Collectively (as it were), the amount of student debt in America is $1.2 trillion, according to the Consumer Financial Protection Bureau. An appalling figure. And as DC explains, “If you owe the bank thousands of dollars, then the bank owns you. But if you owe the bank millions, then you own the bank.”
Which is to say, if you try to lessen the burden of your student loan as an individual, one person vs. a massive, uncaring, money-grubbing institution – a balance of power that suits the banks just fine – you’re not likely to get anywhere better than where you are right now: screwed. But if you get together with lots of other folks in the same situation, then you radically change the status quo and ergo the balance of power.
Not since the wholesome, effective, beginning of the American Labor Movement, which fought to get working people the 5-day week, the 8-hour day, improvements in workplace conditions, and the right to bargain collectively (through unions) for better wages and benefits, has such a bold, creative, non-violent yet we-ain’t-playin’ initiative been undertaken in the age-old war between The Little Guy and The System. Yes, this is a big step in the much-needed contemporary Class War I’ve written about previously – but if I had said so at the start, you probably wouldn’t still be reading this.

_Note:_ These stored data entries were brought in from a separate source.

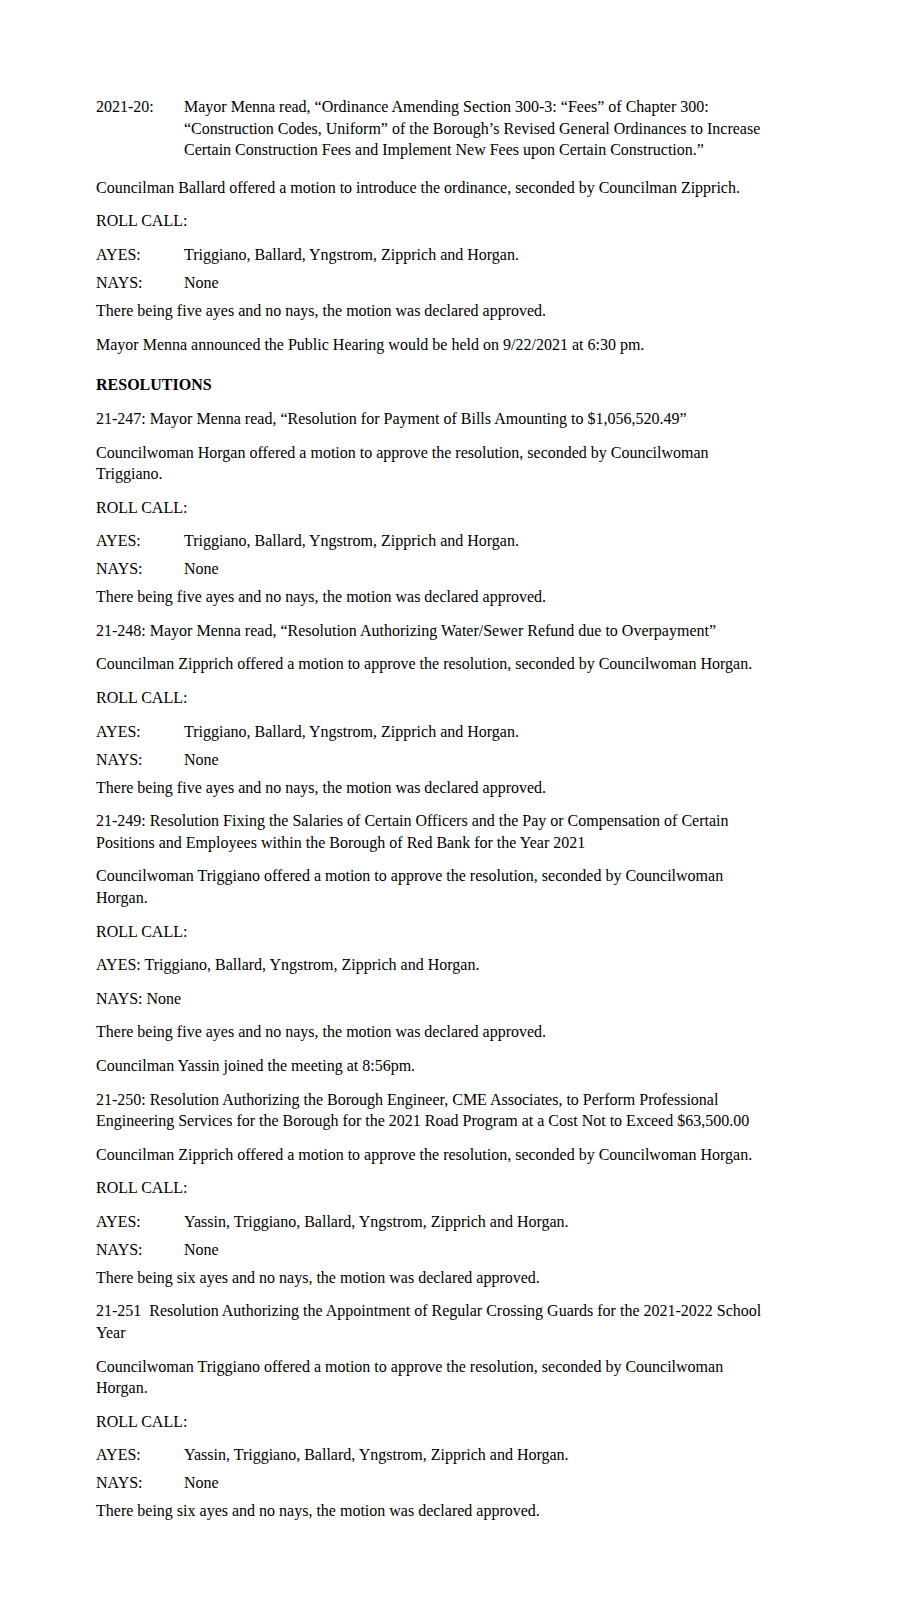2021-20:
Mayor Menna read, “Ordinance Amending Section 300-3: “Fees” of Chapter 300: “Construction Codes, Uniform” of the Borough’s Revised General Ordinances to Increase Certain Construction Fees and Implement New Fees upon Certain Construction.”
Councilman Ballard offered a motion to introduce the ordinance, seconded by Councilman Zipprich.
ROLL CALL:
AYES:
Triggiano, Ballard, Yngstrom, Zipprich and Horgan.
NAYS:
None
There being five ayes and no nays, the motion was declared approved.
Mayor Menna announced the Public Hearing would be held on 9/22/2021 at 6:30 pm.
RESOLUTIONS
21-247: Mayor Menna read, “Resolution for Payment of Bills Amounting to $1,056,520.49”
Councilwoman Horgan offered a motion to approve the resolution, seconded by Councilwoman Triggiano.
ROLL CALL:
AYES:
Triggiano, Ballard, Yngstrom, Zipprich and Horgan.
NAYS:
None
There being five ayes and no nays, the motion was declared approved.
21-248: Mayor Menna read, “Resolution Authorizing Water/Sewer Refund due to Overpayment”
Councilman Zipprich offered a motion to approve the resolution, seconded by Councilwoman Horgan.
ROLL CALL:
AYES:
Triggiano, Ballard, Yngstrom, Zipprich and Horgan.
NAYS:
None
There being five ayes and no nays, the motion was declared approved.
21-249: Resolution Fixing the Salaries of Certain Officers and the Pay or Compensation of Certain Positions and Employees within the Borough of Red Bank for the Year 2021
Councilwoman Triggiano offered a motion to approve the resolution, seconded by Councilwoman Horgan.
ROLL CALL:
AYES: Triggiano, Ballard, Yngstrom, Zipprich and Horgan.
NAYS: None
There being five ayes and no nays, the motion was declared approved.
Councilman Yassin joined the meeting at 8:56pm.
21-250: Resolution Authorizing the Borough Engineer, CME Associates, to Perform Professional Engineering Services for the Borough for the 2021 Road Program at a Cost Not to Exceed $63,500.00
Councilman Zipprich offered a motion to approve the resolution, seconded by Councilwoman Horgan.
ROLL CALL:
AYES:
Yassin, Triggiano, Ballard, Yngstrom, Zipprich and Horgan.
NAYS:
None
There being six ayes and no nays, the motion was declared approved.
21-251 Resolution Authorizing the Appointment of Regular Crossing Guards for the 2021-2022 School Year
Councilwoman Triggiano offered a motion to approve the resolution, seconded by Councilwoman Horgan.
ROLL CALL:
AYES:
Yassin, Triggiano, Ballard, Yngstrom, Zipprich and Horgan.
NAYS:
None
There being six ayes and no nays, the motion was declared approved.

After its inception, DC broadened its fight against debt to include medical, housing, and credit card debt – debt that threatens millions of Americans in numerous, onerous ways, from losing their homes to having their wages garnished to not having enough money left for basic/essential living expenses (like food and utilities) once they’ve made their monthly debt payments. And as the photo above illustrates (getting back to the horrors of education debt), former students face special punishments even if they’ve been faithfully paying off their debt for years, because, thanks to usury-level interest rates, their debt never ends!
DC describes its mission this way: “What can a Debt Collective Do? – The goal of the Debt Collective is to create a platform by debtors and for debtors for organization, advocacy, and resistance. Organizing collectively offers many possibilities for building power against creditors: As we build membership, we can organize debtors into groups based on region, type of debt, or institution. These groups can bargain with creditors or even develop the power to threaten a debt strike. A debt collective can help create a positive vision for a sustainable economy in which credit would be used to benefit everyone and not to line the pockets of a few.”
So, if you’re currently carrying more debt than you can handle, whether it be an underwater mortgage, a strangle-hold of credit cards, or a student loan that’s preventing you from creating your future, I strongly encourage you to click on this Debt Collective link and join Debt Collective. I did and I’m glad I did. I feel better and I’m looking forward to hearing from them about what the next steps will be.
To those who have little or no debt and sniff judgmentally at those who do, thinking (or outright saying), “Well, you knowingly incurred these debts, why are you crabbing about having to pay them back?,” let me say the following.
I started to write a detailed explanation about why so much of contemporary indebtedness can’t be dismissed as irresponsible and I had written a lot of it; it was running way too long. I also realized the main thought running through my head was “Fuck you, you don’t get it, go read another blog.” So I’m not going to “justify” anything I’ve written above to those who don’t understand this situation. Fuck you, you don’t get it, go read another blog.